Hyperparameter Sensitivity: Parameters such as threshold $t$ (for mismatch detection), $\tau$ (for confidence filtering), and the margin scale $m$ require tuning.
Limited to Classification Tasks: The framework design centers around image classification, and its applicability to tasks like object detection or segmentation has not been explored.
Limited Dataset Scale: The 6 datasets evaluated are of medium size; validation on large-scale scenarios such as ImageNet has not been performed.
Adapters Disabled during Inference: Adapters are enabled during training but disabled at inference. This training-inference discrepancy may limit the performance ceiling.

Rating¶

Novelty: ⭐⭐⭐⭐ — The problem analysis (mismatch vs. confusion) is novel; the combined scheme of iterative clustering detection and calibrated margin is highly original.

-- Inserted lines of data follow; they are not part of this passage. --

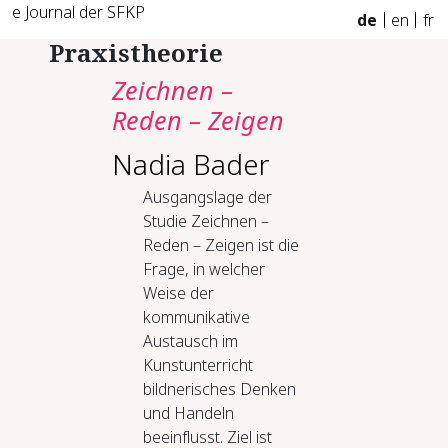
e Journal der SFKP
de
en
fr
Praxistheorie
Zeichnen –
Reden – Zeigen
Nadia Bader
Ausgangslage der
Studie Zeichnen –
Reden – Zeigen ist die
Frage, in welcher
Weise der
kommunikative
Austausch im
Kunstunterricht
bildnerisches Denken
und Handeln
beeinflusst. Ziel ist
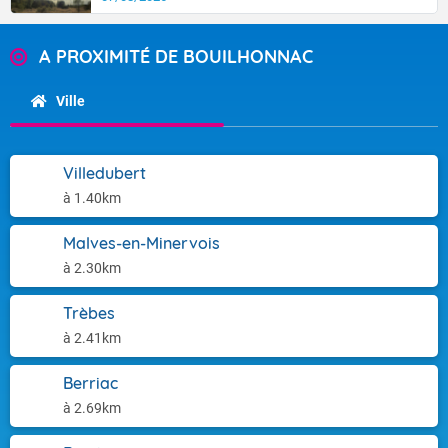
A PROXIMITÉ DE BOUILHONNAC
Ville
Villedubert
à 1.40km
Malves-en-Minervois
à 2.30km
Trèbes
à 2.41km
Berriac
à 2.69km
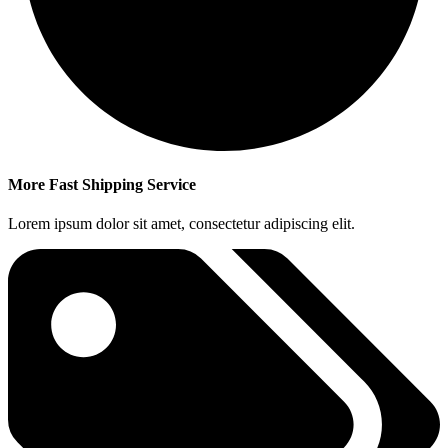
More Fast Shipping Service
Lorem ipsum dolor sit amet, consectetur adipiscing elit.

Experimental Thoroughness: ⭐⭐⭐⭐ — Covers 6 datasets × 3 paradigms with complete ablation studies, though it lacks large-scale validation.
Writing Quality: ⭐⭐⭐⭐ — Features clear motivational diagrams and complete mathematical derivations, resulting in good overall readability.
Value: ⭐⭐⭐⭐ — VLM pseudolabel imbalance is a real practical pain point; the proposed method is transferable to other VLM fine-tuning scenarios.